Bill Heavey's Deer Diary: Welcome to the Bachelor Party

The second group, which came a week later, was four small guys chowing down on a carpet of swamp chestnut oak acorns. When full, they plopped themselves down right where they’d fed. I watched two lick each others’ faces and necks for nearly half an hour. Then, satisfied that they looked their best, they clicked antlers a couple of times in a friendly sort of way.

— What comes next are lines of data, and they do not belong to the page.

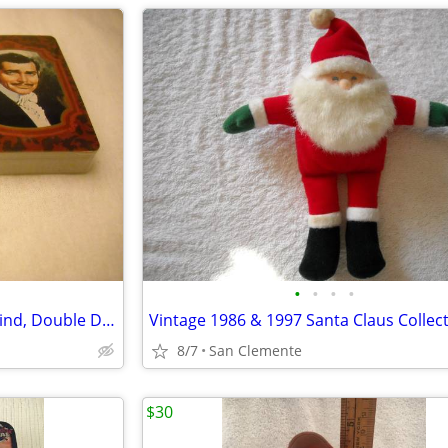
•
•
•
•
Vintage 1989 Gone With The Wind, Double Deck, Playing Cards, Unopened
Vintage 1986 & 1997 Santa Claus Collect
8/7
San Clemente
$30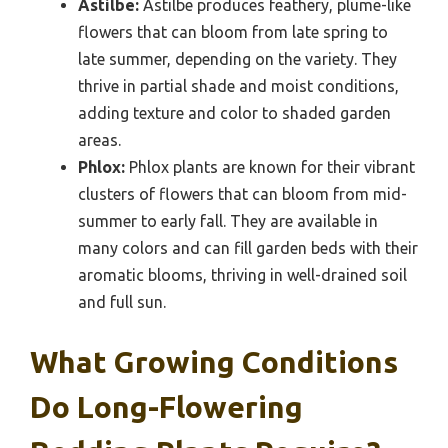
Astilbe:
Astilbe produces feathery, plume-like
flowers that can bloom from late spring to
late summer, depending on the variety. They
thrive in partial shade and moist conditions,
adding texture and color to shaded garden
areas.
Phlox:
Phlox plants are known for their vibrant
clusters of flowers that can bloom from mid-
summer to early fall. They are available in
many colors and can fill garden beds with their
aromatic blooms, thriving in well-drained soil
and full sun.
What Growing Conditions
Do Long-Flowering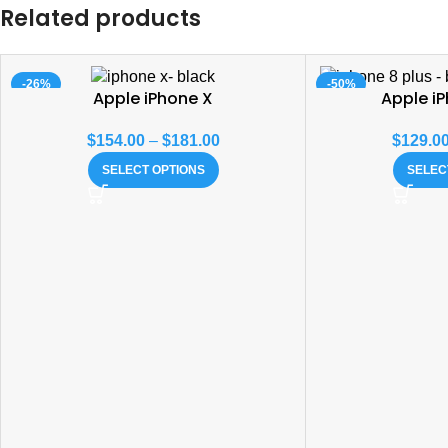
Related products
-26%
-50%
Apple iPhone X
Apple iP
$
154.00
–
$
181.00
$
129.0
SELECT OPTIONS
SELEC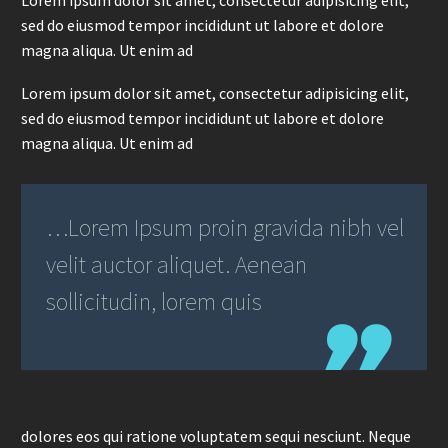
Lorem ipsum dolor sit amet, consectetur adipisicing elit,
sed do eiusmod tempor incididunt ut labore et dolore
magna aliqua. Ut enim ad
Lorem ipsum dolor sit amet, consectetur adipisicing elit,
sed do eiusmod tempor incididunt ut labore et dolore
magna aliqua. Ut enim ad
…Lorem Ipsum proin gravida nibh vel
velit auctor aliquet. Aenean
sollicitudin, lorem quis
dolores eos qui ratione voluptatem sequi nesciunt. Neque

My heart leaped. It was only late September, but the wheels had started moving. It wouldn’t be long before they’d be fighting for real. I resolved to bring antlers and do some light rattling next time. But since then I’ve been tethered to my desk like a resentful Rottweiler. The strain is starting to show. Yesterday I called a manufacturer to chase down details about a new boot they’re marketing. I said I was a hardcore deer hunter.

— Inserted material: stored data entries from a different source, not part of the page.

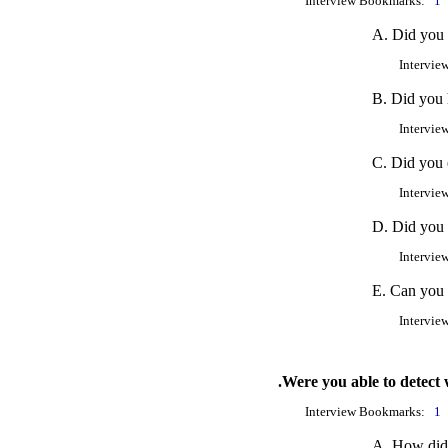
Interview Bookmarks:
1
A. Did you 
Intervie
B. Did you 
Intervie
C. Did you e
Intervie
D. Did you 
Intervie
E. Can you 
Intervie
.Were you able to detect 
Interview Bookmarks:
1
A. How did 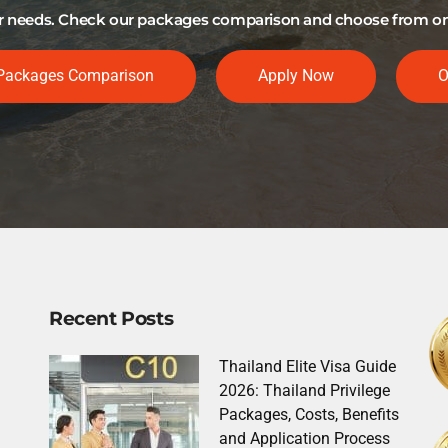
our needs. Check our packages comparison and choose from one 
Packages Comparison
Apply Now
O
Recent Posts
Thailand Elite Visa Guide
2026: Thailand Privilege
Packages, Costs, Benefits
and Application Process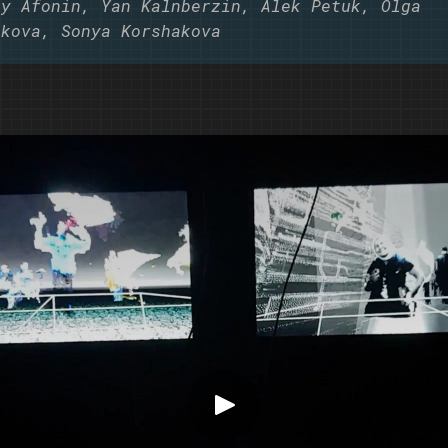
iy Afonin
, Yan Kalnberzin, Alek Petuk, Olga
akova, Sonya Korshakova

“I hear that all the time,” the marketing guy said, as if somehow annoyed by the term. “What exactly does ‘hardcore’ mean?”

“I’ll tell you what it means,” I said. “It means that deer are the last thing I think about before I go to sleep at night and the first thing I think about when I open my eyes in the morning. That help any?”

“Oh,” he said. “I see.”

Maybe he does, maybe he doesn’t. But I’ll tell you this: The longer I sit here at my computer, the less I care about my career prospects.